» **Dataset excerpts**
---+---
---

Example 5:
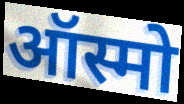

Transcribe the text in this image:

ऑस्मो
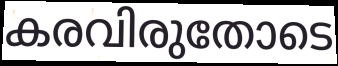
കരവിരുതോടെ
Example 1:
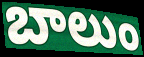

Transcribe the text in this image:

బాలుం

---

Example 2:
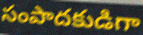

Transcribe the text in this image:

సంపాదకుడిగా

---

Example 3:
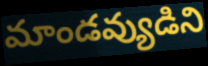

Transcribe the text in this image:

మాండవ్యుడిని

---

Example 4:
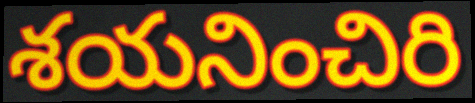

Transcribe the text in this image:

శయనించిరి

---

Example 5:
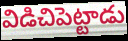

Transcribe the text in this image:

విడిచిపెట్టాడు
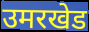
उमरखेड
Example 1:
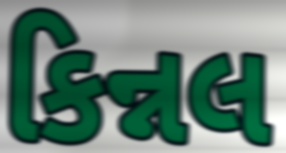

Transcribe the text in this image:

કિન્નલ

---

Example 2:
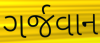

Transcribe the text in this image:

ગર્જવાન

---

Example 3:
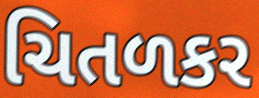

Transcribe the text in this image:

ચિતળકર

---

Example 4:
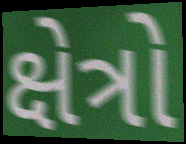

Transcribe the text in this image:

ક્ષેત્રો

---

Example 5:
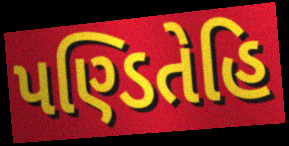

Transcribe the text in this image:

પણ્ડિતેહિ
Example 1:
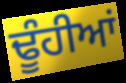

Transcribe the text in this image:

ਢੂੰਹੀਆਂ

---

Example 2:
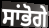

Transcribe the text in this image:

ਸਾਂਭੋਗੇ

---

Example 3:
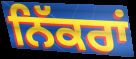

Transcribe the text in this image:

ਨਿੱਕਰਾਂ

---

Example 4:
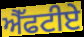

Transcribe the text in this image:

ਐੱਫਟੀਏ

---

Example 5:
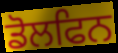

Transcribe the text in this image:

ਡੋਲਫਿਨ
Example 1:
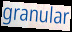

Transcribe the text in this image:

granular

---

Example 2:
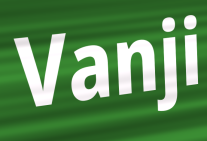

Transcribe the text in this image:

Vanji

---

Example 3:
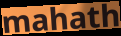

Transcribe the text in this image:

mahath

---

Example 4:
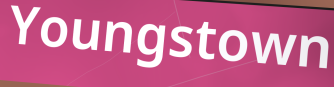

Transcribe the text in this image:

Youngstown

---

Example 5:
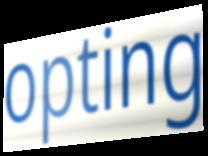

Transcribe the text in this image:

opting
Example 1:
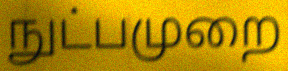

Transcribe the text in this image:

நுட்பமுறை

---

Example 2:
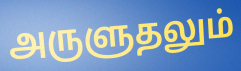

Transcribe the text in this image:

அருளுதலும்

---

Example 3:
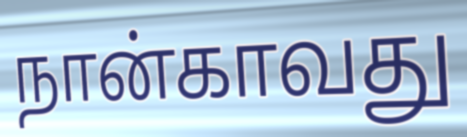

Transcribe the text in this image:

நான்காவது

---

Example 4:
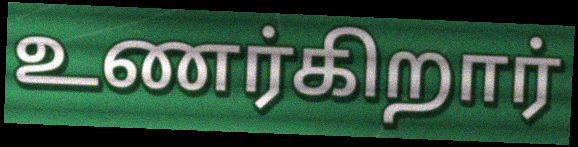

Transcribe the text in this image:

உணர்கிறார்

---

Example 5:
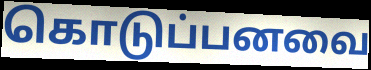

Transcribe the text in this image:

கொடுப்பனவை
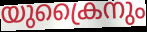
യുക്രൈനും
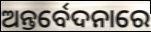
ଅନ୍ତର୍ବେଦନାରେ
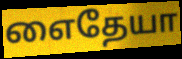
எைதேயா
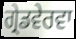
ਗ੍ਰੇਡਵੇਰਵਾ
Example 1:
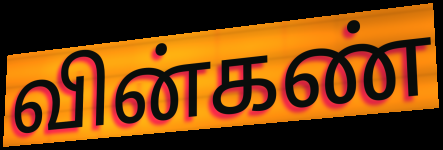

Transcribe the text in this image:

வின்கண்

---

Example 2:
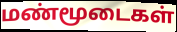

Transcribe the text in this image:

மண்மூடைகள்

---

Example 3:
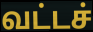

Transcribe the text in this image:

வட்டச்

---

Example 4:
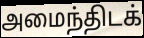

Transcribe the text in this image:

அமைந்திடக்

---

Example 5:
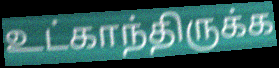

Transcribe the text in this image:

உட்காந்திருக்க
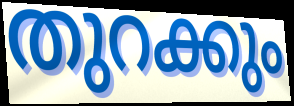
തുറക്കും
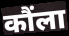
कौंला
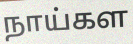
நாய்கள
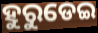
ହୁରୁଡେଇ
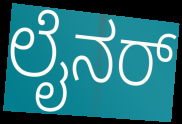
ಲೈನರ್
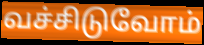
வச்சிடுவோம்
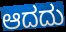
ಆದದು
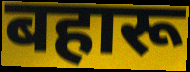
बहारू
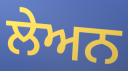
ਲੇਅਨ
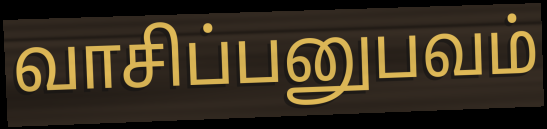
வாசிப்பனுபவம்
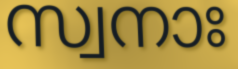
---+---
» **Exercise description**
Please repeat the data verbatim and leave the pictures out of your copy.

» **The answer**
---

Example 5:

Transcribe the text in this image:

ऑस्मो
കരവിരുതോടെ
Example 1:

Transcribe the text in this image:

బాలుం

---

Example 2:

Transcribe the text in this image:

సంపాదకుడిగా

---

Example 3:

Transcribe the text in this image:

మాండవ్యుడిని

---

Example 4:

Transcribe the text in this image:

శయనించిరి

---

Example 5:

Transcribe the text in this image:

విడిచిపెట్టాడు
उमरखेड
Example 1:

Transcribe the text in this image:

કિન્નલ

---

Example 2:

Transcribe the text in this image:

ગર્જવાન

---

Example 3:

Transcribe the text in this image:

ચિતળકર

---

Example 4:

Transcribe the text in this image:

ક્ષેત્રો

---

Example 5:

Transcribe the text in this image:

પણ્ડિતેહિ
Example 1:

Transcribe the text in this image:

ਢੂੰਹੀਆਂ

---

Example 2:

Transcribe the text in this image:

ਸਾਂਭੋਗੇ

---

Example 3:

Transcribe the text in this image:

ਨਿੱਕਰਾਂ

---

Example 4:

Transcribe the text in this image:

ਐੱਫਟੀਏ

---

Example 5:

Transcribe the text in this image:

ਡੋਲਫਿਨ
Example 1:

Transcribe the text in this image:

granular

---

Example 2:

Transcribe the text in this image:

Vanji

---

Example 3:

Transcribe the text in this image:

mahath

---

Example 4:

Transcribe the text in this image:

Youngstown

---

Example 5:

Transcribe the text in this image:

opting
Example 1:

Transcribe the text in this image:

நுட்பமுறை

---

Example 2:

Transcribe the text in this image:

அருளுதலும்

---

Example 3:

Transcribe the text in this image:

நான்காவது

---

Example 4:

Transcribe the text in this image:

உணர்கிறார்

---

Example 5:

Transcribe the text in this image:

கொடுப்பனவை
യുക്രൈനും
ଅନ୍ତର୍ବେଦନାରେ
எைதேயா
ਗ੍ਰੇਡਵੇਰਵਾ
Example 1:

Transcribe the text in this image:

வின்கண்

---

Example 2:

Transcribe the text in this image:

மண்மூடைகள்

---

Example 3:

Transcribe the text in this image:

வட்டச்

---

Example 4:

Transcribe the text in this image:

அமைந்திடக்

---

Example 5:

Transcribe the text in this image:

உட்காந்திருக்க
തുറക്കും
कौंला
நாய்கள
ହୁରୁଡେଇ
ಲೈನರ್
வச்சிடுவோம்
ಆದದು
बहारू
ਲੇਅਨ
வாசிப்பனுபவம்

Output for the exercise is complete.